Over time, cable matured into a more formal system underwritten by industry agreements, law and regulation. But we should not forget that its roots in the United States are in unlicensed retransmission. The allegation that News Corp used cable pirates for its own purposes suggests a healthy respect for tradition in an industry better known for rapid change.
One of the many other examples of the interdependence of piracy and media companies was revealed in a recent lawsuit launched by Viacom, parent company of Paramount, MTV and Comedy Central, against Google’s YouTube. Viacom claimed that YouTube was profiting from illegal uploads of programs like South Park and The Daily Show, and asked the court for compensation. The judge decided in favour of Google. During the hearings it emerged that senior Viacom staff, while publicly criticising the “pirate” business model of YouTube, had secretly been uploading clips to the site for marketing purposes. They had even engaged marketing companies — eighteen of them — to “rough up” the clips so they looked like fan uploads. While one arm of Viacom was declaring war on pirates, another was teaming up with them.
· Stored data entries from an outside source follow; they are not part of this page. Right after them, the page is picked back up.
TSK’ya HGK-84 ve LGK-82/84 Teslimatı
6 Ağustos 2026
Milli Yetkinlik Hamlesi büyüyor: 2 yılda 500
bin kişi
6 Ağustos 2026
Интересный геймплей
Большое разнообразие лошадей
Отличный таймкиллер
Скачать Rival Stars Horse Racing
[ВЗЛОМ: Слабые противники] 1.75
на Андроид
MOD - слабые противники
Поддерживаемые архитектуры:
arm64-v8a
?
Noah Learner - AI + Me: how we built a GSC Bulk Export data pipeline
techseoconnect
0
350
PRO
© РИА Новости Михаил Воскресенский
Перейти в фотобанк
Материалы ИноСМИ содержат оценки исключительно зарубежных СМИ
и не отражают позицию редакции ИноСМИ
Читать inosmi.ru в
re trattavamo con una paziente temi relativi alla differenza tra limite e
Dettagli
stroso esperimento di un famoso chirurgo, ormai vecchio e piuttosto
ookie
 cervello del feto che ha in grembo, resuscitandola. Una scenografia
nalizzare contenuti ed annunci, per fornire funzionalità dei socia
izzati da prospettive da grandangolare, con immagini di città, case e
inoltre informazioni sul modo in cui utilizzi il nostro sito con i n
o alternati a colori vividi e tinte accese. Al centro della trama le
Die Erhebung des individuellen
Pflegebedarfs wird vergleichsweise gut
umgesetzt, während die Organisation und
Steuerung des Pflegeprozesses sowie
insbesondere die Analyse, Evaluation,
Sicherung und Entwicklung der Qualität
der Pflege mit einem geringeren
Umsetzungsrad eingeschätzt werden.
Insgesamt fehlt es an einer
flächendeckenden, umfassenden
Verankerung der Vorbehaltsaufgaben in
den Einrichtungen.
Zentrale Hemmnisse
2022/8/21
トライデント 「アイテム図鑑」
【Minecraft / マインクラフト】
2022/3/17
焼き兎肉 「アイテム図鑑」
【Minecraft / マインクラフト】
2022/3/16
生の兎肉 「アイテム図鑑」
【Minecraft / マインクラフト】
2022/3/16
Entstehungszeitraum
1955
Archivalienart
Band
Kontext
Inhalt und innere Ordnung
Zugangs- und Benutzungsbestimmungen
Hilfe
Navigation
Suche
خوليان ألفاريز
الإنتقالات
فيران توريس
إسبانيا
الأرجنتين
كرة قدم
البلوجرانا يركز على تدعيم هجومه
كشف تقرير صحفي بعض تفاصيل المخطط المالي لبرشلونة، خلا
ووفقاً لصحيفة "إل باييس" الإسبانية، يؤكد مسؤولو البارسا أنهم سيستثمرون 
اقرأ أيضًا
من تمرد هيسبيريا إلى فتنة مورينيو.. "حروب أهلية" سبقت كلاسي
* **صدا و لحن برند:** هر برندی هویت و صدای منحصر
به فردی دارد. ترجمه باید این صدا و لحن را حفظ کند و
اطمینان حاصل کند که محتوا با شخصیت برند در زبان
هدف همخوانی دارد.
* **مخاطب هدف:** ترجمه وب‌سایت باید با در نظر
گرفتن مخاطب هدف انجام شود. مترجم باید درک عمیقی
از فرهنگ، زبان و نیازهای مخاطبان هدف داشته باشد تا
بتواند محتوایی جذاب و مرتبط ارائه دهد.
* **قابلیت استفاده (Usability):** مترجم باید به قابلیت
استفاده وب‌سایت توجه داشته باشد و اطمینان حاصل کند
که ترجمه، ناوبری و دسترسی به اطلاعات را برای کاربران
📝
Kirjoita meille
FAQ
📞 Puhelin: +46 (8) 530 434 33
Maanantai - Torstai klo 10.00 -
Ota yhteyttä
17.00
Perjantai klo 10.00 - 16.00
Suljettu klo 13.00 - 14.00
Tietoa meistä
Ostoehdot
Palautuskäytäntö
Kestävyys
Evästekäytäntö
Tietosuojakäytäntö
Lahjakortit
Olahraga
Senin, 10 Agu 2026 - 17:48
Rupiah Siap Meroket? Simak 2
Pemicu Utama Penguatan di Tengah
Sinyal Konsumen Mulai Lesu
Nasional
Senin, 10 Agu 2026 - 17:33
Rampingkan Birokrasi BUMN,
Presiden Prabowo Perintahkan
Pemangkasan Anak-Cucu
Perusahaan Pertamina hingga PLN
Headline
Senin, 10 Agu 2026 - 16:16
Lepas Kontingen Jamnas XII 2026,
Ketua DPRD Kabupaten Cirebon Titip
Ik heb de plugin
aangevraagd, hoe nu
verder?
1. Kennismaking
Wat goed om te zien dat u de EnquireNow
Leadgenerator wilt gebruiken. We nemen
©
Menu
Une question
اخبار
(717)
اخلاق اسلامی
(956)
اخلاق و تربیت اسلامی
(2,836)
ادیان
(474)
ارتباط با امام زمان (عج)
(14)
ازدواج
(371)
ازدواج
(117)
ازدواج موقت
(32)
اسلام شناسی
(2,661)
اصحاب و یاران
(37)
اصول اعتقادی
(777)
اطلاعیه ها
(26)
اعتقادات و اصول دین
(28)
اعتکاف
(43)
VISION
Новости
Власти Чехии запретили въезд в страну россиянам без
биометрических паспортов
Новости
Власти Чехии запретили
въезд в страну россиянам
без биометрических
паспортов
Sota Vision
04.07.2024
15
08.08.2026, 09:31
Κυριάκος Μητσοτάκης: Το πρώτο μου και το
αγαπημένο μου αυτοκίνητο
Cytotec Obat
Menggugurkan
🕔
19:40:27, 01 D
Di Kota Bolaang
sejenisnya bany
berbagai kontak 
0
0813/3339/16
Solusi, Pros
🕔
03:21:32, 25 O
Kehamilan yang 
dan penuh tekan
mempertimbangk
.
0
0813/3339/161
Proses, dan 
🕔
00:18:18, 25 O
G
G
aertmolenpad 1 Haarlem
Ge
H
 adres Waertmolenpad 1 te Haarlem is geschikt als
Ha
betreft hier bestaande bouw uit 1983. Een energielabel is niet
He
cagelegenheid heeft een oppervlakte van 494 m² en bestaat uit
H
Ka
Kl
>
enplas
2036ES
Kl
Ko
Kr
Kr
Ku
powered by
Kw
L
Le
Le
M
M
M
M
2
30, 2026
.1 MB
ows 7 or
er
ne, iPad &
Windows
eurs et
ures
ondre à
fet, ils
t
The anti-piracy script — the familiar story used to support ever-tougher intellectual property protection around the world — describes a Manichean battle between hard-working creatives and enterprising thieves. Today’s media landscape is much more complicated, with corporations engaging not only antagonistically but also strategically with the world of hackers and pirates. When it’s convenient, mainstream media has a remarkable potential to adapt and adopt the tactics of its enemies. And when the price is right, renegade hackers also cross over into the corporate world.
What all this suggests is that there are few clear boundaries between right and wrong in the media business, just lines of temporary demarcation. Although it may be tempting for some to think of News Corp as the bad apple in the basket, this would be a comfortable illusion. News Corp’s day of judgement — however it transpires — will be but one act in a larger game.
Meanwhile, we could reconsider some of our assumptions about this area of the business world. What the NDS affair suggests is that piracy is not something confined to the periphery of the cash economy, or to under-regulated emerging economies. It can also be found at the very heart of the mainstream, as another weapon in the arsenal of commercial media enterprise.
Is it time to change our image of the typical pirate? •
Ramon Lobato and Julian Thomas work at the Swinburne Institute for Social Research at Swinburne University of Technology.